Report all lines of the records that contain "cite".

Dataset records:
-*-*-

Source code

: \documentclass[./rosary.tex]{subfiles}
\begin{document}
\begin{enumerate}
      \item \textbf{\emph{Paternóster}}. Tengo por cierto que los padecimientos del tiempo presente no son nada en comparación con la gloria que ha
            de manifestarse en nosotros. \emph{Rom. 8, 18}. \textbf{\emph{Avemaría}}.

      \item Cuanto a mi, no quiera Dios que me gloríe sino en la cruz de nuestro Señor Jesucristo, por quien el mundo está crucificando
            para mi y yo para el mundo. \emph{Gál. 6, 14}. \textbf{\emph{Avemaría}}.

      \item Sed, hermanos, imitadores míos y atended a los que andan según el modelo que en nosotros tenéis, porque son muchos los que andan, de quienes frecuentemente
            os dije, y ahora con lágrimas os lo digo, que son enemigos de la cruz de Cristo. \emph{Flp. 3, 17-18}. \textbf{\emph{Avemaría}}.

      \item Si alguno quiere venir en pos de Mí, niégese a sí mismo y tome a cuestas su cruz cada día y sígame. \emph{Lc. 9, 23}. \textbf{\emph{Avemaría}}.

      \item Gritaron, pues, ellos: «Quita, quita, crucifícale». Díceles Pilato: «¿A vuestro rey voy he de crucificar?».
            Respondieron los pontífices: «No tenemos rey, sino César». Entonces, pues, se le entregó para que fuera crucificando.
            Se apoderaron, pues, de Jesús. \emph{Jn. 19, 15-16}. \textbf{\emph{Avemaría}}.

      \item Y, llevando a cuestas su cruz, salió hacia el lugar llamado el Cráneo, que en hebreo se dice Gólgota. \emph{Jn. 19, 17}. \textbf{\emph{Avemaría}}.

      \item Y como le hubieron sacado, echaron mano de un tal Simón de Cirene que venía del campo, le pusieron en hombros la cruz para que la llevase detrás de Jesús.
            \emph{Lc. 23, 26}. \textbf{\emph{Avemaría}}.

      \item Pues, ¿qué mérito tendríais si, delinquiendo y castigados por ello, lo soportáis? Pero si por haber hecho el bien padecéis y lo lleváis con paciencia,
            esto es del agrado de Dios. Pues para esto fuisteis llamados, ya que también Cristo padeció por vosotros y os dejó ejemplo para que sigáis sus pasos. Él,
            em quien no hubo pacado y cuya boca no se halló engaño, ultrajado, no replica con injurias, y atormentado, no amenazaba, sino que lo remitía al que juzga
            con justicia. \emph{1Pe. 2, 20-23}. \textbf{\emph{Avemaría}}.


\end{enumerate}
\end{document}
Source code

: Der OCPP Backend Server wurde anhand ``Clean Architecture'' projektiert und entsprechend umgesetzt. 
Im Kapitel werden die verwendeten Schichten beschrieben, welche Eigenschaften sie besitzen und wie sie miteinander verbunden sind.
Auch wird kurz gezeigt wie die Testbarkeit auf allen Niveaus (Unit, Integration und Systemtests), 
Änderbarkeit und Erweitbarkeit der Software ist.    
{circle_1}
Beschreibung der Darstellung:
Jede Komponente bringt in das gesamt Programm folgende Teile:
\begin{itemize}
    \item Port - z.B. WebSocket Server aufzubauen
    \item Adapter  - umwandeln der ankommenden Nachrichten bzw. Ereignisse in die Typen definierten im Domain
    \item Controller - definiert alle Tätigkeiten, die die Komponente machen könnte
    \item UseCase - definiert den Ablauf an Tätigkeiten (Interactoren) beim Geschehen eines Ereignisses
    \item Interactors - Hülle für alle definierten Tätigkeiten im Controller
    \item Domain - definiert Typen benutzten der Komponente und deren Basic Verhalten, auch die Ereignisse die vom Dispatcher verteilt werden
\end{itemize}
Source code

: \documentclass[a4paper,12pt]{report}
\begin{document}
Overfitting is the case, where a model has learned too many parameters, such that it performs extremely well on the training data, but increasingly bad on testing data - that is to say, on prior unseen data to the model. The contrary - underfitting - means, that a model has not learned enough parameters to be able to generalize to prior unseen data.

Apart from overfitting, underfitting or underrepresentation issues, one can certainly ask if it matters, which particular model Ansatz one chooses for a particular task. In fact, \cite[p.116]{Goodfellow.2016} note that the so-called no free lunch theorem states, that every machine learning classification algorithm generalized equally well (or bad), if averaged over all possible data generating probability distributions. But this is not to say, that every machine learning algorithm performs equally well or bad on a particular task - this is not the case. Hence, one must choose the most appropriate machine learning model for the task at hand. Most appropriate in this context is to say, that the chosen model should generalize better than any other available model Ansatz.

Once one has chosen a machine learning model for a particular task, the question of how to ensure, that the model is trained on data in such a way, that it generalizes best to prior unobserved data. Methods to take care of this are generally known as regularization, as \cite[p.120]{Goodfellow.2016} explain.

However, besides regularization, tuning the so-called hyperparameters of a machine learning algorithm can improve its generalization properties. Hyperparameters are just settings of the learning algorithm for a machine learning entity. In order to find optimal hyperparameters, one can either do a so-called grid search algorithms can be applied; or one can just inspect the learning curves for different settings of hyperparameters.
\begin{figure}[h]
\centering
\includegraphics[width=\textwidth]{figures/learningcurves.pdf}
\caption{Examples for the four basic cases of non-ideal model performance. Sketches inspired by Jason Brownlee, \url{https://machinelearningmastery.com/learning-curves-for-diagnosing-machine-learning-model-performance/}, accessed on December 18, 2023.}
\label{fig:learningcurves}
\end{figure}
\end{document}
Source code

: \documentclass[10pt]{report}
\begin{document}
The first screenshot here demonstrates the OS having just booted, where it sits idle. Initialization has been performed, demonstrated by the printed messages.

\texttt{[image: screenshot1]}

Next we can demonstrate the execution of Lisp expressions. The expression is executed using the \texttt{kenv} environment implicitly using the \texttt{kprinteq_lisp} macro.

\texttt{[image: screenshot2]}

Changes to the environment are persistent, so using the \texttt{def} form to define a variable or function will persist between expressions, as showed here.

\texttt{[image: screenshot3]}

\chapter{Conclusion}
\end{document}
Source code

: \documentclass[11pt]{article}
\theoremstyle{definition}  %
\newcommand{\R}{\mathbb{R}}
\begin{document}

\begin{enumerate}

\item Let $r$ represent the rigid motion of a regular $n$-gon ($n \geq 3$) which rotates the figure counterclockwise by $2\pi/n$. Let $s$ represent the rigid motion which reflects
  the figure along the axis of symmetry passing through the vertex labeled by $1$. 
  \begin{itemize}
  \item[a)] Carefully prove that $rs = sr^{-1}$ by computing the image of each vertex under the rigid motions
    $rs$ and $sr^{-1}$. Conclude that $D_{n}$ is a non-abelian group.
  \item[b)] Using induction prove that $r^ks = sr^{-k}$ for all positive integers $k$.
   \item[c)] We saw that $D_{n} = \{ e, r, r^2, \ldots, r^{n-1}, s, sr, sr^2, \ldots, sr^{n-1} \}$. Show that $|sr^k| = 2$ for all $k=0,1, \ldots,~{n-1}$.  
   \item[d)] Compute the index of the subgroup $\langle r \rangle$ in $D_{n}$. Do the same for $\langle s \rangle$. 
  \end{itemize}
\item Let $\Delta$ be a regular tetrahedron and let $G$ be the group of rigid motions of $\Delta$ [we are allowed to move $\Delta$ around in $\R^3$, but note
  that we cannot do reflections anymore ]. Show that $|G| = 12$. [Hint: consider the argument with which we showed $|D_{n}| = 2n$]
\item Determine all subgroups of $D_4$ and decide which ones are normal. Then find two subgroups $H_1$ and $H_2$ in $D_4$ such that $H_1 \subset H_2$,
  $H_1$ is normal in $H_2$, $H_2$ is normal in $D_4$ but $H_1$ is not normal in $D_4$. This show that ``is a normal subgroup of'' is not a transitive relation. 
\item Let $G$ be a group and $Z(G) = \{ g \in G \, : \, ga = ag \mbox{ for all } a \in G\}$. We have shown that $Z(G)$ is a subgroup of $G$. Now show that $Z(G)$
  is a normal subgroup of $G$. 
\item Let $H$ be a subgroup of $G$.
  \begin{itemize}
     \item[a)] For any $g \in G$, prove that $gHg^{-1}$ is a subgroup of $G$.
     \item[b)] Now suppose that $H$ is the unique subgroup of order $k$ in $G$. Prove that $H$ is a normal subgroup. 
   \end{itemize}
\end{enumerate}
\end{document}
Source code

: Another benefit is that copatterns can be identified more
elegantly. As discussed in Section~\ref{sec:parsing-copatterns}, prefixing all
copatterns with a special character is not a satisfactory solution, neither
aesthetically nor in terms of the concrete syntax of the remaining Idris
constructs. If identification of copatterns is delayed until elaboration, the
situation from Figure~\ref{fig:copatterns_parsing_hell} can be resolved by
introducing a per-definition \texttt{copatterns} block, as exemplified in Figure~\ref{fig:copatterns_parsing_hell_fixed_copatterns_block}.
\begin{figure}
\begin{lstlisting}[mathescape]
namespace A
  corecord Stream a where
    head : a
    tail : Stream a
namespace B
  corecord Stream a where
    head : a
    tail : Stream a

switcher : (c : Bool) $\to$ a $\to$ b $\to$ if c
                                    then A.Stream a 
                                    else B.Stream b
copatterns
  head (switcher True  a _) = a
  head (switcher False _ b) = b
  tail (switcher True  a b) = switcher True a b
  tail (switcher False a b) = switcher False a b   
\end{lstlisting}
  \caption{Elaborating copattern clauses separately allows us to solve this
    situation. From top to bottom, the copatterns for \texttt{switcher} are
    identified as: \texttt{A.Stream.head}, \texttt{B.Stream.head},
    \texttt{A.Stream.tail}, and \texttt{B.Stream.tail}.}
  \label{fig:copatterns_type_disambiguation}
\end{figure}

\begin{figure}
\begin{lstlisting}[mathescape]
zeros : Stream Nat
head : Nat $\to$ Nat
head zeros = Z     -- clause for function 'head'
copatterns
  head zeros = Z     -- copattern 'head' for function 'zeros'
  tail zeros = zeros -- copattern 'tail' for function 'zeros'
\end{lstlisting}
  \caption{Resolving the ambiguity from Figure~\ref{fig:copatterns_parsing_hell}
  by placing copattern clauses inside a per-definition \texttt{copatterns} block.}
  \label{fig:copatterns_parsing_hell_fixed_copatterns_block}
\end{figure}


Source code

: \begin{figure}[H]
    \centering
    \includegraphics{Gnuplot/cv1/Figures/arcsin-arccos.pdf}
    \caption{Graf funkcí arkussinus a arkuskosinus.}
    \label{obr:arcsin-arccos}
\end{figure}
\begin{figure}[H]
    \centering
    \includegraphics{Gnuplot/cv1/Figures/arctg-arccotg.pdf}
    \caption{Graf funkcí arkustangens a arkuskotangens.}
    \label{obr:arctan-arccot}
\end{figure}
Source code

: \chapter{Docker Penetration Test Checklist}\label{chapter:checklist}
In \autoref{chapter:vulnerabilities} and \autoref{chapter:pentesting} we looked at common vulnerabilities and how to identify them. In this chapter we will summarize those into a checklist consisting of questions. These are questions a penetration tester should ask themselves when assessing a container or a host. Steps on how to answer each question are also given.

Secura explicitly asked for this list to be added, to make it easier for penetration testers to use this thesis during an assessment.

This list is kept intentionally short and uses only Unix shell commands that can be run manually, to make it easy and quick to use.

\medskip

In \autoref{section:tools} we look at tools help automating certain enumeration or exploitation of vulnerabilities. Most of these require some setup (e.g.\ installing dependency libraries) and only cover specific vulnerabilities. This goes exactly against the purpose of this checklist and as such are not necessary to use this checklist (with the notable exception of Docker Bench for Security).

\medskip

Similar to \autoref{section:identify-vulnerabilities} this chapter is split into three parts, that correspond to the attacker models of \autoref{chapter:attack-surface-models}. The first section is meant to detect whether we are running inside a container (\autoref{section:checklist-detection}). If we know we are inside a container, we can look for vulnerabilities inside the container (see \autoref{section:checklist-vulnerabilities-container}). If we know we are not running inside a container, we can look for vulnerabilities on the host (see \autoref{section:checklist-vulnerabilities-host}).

-*-*-

• [PROBLEM SOLUTION]:
Apart from overfitting, underfitting or underrepresentation issues, one can certainly ask if it matters, which particular model Ansatz one chooses for a particular task. In fact, \cite[p.116]{Goodfellow.2016} note that the so-called no free lunch theorem states, that every machine learning classification algorithm generalized equally well (or bad), if averaged over all possible data generating probability distributions. But this is not to say, that every machine learning algorithm performs equally well or bad on a particular task - this is not the case. Hence, one must choose the most appropriate machine learning model for the task at hand. Most appropriate in this context is to say, that the chosen model should generalize better than any other available model Ansatz.
Once one has chosen a machine learning model for a particular task, the question of how to ensure, that the model is trained on data in such a way, that it generalizes best to prior unobserved data. Methods to take care of this are generally known as regularization, as \cite[p.120]{Goodfellow.2016} explain.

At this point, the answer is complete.